A cura di Federica Facchinetti
L’Islam è al centro del dibattito politico e delle retoriche mediatiche da ormai una quindicina d’anni a questa parte. Nonostante ciò è interessante notare quanto ancora questo credo religioso sia coperto da un velo di mistero, come se ci sia qualcosa di inafferrabile o incomprensibile. Una conoscenza dell’Islam si è diffusa e approfondita in ambito accademico, a partire da uno spirito orientalista, ma non si è mai divulgata, lasciando la maggior parte delle persone nelle mani-manipolatrici dei media e di quanto questi ultimi decidano di trasmettere e far passare.
Il risultato è un calderone di (dis)informazioni confuse, spesso poco attendibili e tendenzialmente di parte, di stereotipi, immaginari collettivi preconfezionati e che difficilmente riescono ad essere decostruiti. Proprio i media, che hanno di per sé la responsabilità dell’informazione, contribuiscono a creare confusione a partire dal lessico utilizzato, sovrapponendo indiscriminatamente termini quali arabo, musulmano, immigrato, terrorista, straniero.
Leggendo alcune notizie relative a fatti di cronaca, è possibile notare come se in qualche modo una persona di cultura araba o di religione musulmana (e chiaramente, quale dei due non fa alcuna differenza) è coinvolta, questo attributo viene sempre sottolineato ed evidenziato, come caratteristica rilevante che ha avuto un ruolo centrale nella determinazione delle azioni dell’autore; quando invece lo stesso gesto è compiuto da un altro individuo difficilmente viene connotato religiosamente, ma si parla invece di criminale, malato mentale, pazzo. Vorrei portare due esempi recenti in riferimento ai fatti del 13 novembre di Parigi, solo per questioni cronologiche, nella triste certezza che scavando poco più a fondo e andando poco più indietro, potremmo trovare molti altri episodi sulla stessa scia.
All’indomani degli attacchi di Parigi su tutte le testate si trovava la notizia di un passaporto siriano trovato nei pressi del luogo degli attentati, da cui l’infinita polemica sui “profughi-terroristi”, “l’Isis arriva dai barconi”, “ce li stiamo portando in casa”, senonché dopo un paio di giorni si è scoperto che il suddetto passaporto fosse falso, messo lì da qualcuno. La notizia ormai non era più interessante e la smentita, che non creava scoop, non ha avuto lontanamente la risonanza dell’errata informazione.
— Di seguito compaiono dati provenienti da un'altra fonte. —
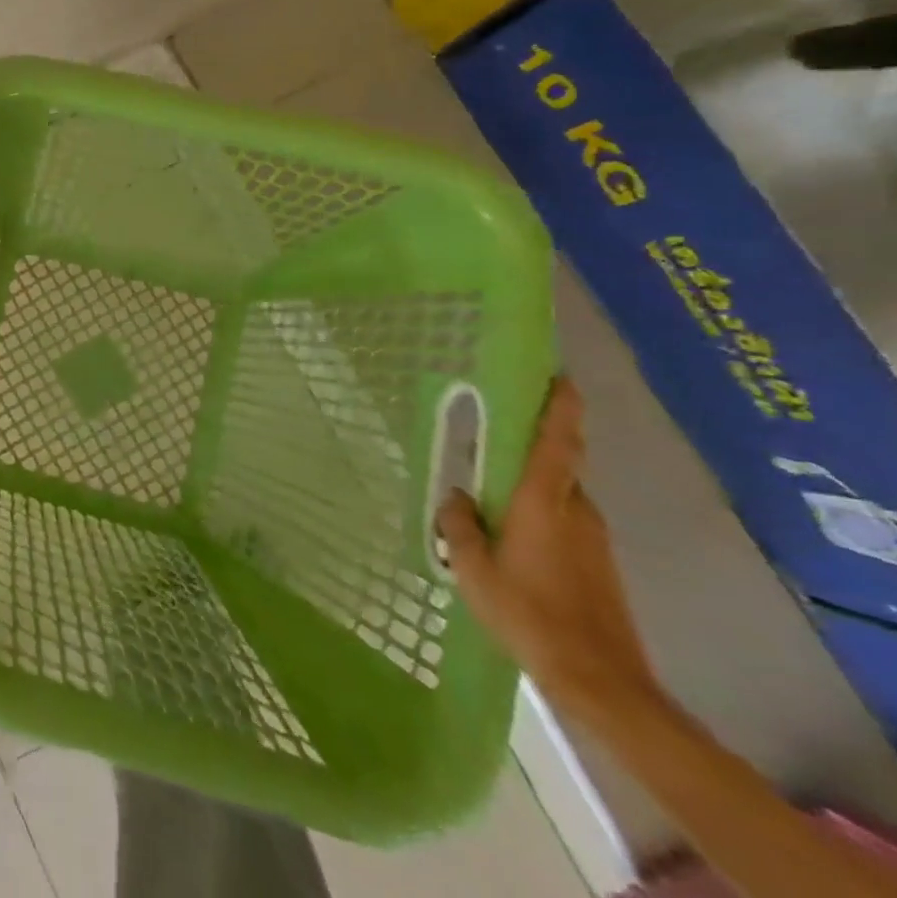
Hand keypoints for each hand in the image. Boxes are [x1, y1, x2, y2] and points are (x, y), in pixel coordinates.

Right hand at [438, 378, 663, 718]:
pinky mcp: (600, 566)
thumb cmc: (529, 613)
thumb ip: (460, 525)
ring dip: (530, 488)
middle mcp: (576, 511)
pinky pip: (564, 523)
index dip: (560, 407)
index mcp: (544, 502)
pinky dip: (539, 517)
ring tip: (490, 497)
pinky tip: (511, 540)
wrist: (601, 681)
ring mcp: (593, 540)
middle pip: (556, 466)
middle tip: (493, 436)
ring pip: (558, 497)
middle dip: (530, 448)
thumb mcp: (473, 567)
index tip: (559, 376)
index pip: (557, 442)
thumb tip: (457, 496)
Di nuovo, il lunedì successivo agli accadimenti, si è deciso di rendere omaggio alle vittime degli attentati di Parigi con un minuto di silenzio nelle scuole italiane. Ha fatto molto scalpore il gesto di sei ragazze musulmane studentesse di un istituto superiore di Varese, che si sono allontanate dall’aula durante quel minuto. Subito c’è stata la gara mediatica alla demonizzazione di questo gesto, alla condanna senza possibilità di appello, giudizio sordo che non ha lasciato spazio alla spiegazione e sensibilità di quegli studenti (sono stati ben più numerosi gli studenti che hanno rifiutato il minuto di silenzio nelle scuole, ma la notizia era interessante solo se riferita a sei ragazze musulmane) che hanno espresso il loro disappunto nel rilevare l’ipocrisia di dare un valore differente alla morte, a seconda del luogo in cui avviene.
Questo tipo di strumentalizzazioni è esattamente quello che indebolisce la società, che ci rende prigionieri di diffidenza, paura, insicurezza, e non fa altro che accrescere tensioni e renderci piccoli, fragili e facili vittime delle radicalizzazioni (da tutti i lati). La risposta è il nutrire una sincera curiosità, che non sia superficiale e preconfezionata, ma che sia stimolo all’incontro, alla conoscenza, e a una sana informazione.